Passer plus de dix heures par semaine devant un écran à jouer à des jeux vidéo pourrait avoir des conséquences néfastes sur la santé des jeunes adultes, notamment sur leurs habitudes alimentaires, la qualité de leur sommeil et leur poids. Une étude australienne menée par l’Université Curtin révèle un lien clair entre le temps de jeu excessif et une détérioration de ces indicateurs clés.
L’étude, publiée dans la revue Nutrition, a analysé les données de 317 étudiants issus de cinq universités australiennes. L’âge médian des participants était de 20 ans, une période cruciale pour l’établissement de comportements durables.
Les chercheurs ont divisé les étudiants en trois groupes en fonction de leur temps de jeu hebdomadaire : joueurs occasionnels (0 à 5 heures), joueurs modérés (5 à 10 heures) et joueurs assidus (plus de 10 heures). Si les tendances en matière de santé étaient similaires entre les deux premiers groupes, des différences significatives ont émergé dès que le temps de jeu dépassait les dix heures par semaine.

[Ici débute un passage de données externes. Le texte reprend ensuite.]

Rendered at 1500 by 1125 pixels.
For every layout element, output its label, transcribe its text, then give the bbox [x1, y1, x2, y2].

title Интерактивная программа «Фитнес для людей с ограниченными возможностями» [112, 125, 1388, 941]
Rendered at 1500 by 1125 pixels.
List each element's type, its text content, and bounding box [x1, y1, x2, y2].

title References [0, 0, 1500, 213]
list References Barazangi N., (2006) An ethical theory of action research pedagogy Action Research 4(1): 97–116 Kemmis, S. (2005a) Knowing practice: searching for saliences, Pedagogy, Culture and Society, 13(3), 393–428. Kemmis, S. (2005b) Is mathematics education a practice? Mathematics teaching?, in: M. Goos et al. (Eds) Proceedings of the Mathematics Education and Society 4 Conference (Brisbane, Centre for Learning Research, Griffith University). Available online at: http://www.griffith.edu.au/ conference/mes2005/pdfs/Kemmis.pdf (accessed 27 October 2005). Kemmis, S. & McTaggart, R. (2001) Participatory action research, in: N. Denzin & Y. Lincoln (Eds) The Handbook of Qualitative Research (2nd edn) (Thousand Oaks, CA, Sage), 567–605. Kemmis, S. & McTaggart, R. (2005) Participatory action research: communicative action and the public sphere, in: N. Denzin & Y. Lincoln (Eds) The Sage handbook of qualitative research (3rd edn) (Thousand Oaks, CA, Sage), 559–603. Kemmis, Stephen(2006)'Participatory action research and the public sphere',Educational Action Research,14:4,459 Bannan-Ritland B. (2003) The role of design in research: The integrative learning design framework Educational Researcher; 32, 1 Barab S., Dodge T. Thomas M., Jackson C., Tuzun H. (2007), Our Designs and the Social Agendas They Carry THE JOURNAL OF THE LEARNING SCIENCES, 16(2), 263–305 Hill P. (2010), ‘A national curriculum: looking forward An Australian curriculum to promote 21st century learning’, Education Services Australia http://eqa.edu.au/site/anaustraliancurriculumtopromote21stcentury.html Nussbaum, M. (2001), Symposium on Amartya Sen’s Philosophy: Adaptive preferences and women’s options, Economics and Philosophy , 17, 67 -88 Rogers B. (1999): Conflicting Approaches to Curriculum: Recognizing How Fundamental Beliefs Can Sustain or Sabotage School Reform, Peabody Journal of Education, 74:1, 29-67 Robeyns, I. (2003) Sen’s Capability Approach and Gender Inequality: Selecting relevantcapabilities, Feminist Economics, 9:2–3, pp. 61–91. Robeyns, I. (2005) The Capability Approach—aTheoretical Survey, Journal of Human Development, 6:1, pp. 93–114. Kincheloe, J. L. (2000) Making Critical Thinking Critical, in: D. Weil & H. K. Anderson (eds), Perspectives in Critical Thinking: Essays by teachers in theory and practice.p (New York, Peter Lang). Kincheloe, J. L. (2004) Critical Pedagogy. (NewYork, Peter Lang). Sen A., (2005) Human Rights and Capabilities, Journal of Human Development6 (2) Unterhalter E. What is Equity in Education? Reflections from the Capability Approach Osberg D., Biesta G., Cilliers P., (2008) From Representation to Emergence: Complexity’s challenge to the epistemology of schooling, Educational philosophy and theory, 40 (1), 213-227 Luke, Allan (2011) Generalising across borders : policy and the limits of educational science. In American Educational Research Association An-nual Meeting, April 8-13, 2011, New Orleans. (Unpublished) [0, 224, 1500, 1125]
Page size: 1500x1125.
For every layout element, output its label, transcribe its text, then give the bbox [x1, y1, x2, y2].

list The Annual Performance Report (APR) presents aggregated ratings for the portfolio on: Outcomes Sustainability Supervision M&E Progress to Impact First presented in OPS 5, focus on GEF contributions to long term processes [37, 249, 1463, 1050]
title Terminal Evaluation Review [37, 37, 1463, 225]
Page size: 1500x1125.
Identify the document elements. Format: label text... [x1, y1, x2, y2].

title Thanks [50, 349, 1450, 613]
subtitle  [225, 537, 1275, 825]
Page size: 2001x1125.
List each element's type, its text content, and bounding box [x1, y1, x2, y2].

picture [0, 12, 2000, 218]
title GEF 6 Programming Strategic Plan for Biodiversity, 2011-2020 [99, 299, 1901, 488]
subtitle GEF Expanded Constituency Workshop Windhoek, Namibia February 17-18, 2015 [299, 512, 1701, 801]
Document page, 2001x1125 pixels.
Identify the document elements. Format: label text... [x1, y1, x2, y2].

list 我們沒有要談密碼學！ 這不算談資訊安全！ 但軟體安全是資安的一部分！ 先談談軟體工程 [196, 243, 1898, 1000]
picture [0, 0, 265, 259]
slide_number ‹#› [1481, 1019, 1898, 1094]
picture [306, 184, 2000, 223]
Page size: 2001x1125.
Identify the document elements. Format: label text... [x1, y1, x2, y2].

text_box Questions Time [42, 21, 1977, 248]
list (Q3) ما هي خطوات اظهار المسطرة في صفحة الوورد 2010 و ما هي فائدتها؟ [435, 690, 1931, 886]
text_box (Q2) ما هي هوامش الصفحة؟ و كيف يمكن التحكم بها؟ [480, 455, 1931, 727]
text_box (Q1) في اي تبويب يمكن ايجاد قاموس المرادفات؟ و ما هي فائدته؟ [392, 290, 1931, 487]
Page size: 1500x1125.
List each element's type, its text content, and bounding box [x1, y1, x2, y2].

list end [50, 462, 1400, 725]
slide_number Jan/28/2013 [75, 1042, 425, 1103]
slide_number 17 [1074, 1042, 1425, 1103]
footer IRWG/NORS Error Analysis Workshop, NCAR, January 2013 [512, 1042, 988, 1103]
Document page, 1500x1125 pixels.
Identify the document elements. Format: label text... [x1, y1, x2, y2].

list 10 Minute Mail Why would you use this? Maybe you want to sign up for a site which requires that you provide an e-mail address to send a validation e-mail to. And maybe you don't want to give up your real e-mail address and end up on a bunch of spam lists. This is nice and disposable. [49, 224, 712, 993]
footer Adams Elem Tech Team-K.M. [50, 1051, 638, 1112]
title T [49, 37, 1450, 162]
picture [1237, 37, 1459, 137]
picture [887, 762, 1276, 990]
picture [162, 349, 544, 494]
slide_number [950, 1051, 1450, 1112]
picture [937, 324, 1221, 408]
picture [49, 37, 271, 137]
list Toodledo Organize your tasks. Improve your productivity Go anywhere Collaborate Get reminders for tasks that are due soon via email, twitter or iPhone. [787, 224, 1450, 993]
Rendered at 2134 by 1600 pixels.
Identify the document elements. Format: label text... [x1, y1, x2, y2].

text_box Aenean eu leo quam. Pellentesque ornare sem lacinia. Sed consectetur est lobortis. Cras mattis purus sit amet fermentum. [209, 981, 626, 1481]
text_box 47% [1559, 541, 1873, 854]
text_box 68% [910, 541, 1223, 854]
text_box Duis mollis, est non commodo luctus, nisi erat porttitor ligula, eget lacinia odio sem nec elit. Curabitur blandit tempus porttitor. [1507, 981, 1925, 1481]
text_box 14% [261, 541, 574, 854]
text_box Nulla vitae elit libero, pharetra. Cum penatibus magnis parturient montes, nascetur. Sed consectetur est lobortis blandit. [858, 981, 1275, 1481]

Les joueurs assidus présentaient une qualité d’alimentation inférieure et étaient plus susceptibles d’être en surpoids que les autres. Leur indice de masse corporelle (IMC) médian était de 26,3 kg/m², comparativement à 22,2 kg/m² et 22,8 kg/m² pour les joueurs occasionnels et modérés, respectivement.
« Chaque heure supplémentaire passée à jouer par semaine était associée à une baisse de la qualité de l’alimentation, même en tenant compte de facteurs tels que le stress, l’activité physique et d’autres habitudes de vie », explique le professeur Mario Siervo, de la Curtin School of Population Health.
La qualité du sommeil était également affectée. Les étudiants qui jouaient de manière modérée ou intensive signalaient un sommeil moins réparateur que ceux qui jouaient peu. Une relation directe a été observée entre la durée du temps de jeu et l’augmentation des troubles du sommeil.
« Cette étude ne démontre pas un lien de causalité, mais elle met en évidence que le jeu excessif peut être associé à une augmentation des facteurs de risque pour la santé », précise le professeur Siervo. « Ce qui ressort, c’est que les étudiants qui jouent jusqu’à 10 heures par semaine se ressemblent en termes de régime alimentaire, de sommeil et de poids. Les véritables différences apparaissent chez ceux qui dépassent ce seuil. »
Selon les chercheurs, un jeu modéré ne semble pas poser de problème en soi. L’inquiétude se concentre sur les longues sessions qui peuvent supplanter des activités essentielles telles qu’une alimentation équilibrée, un sommeil suffisant et une activité physique régulière. Ils suggèrent que des habitudes plus saines, comme faire des pauses pendant le jeu, éviter de jouer tard le soir et privilégier des collations nutritives, pourraient contribuer à améliorer le bien-être général.
« Nos données suggèrent que le jeu occasionnel et modéré est généralement acceptable, mais un jeu excessif peut évincer des habitudes saines », conclut le professeur Siervo.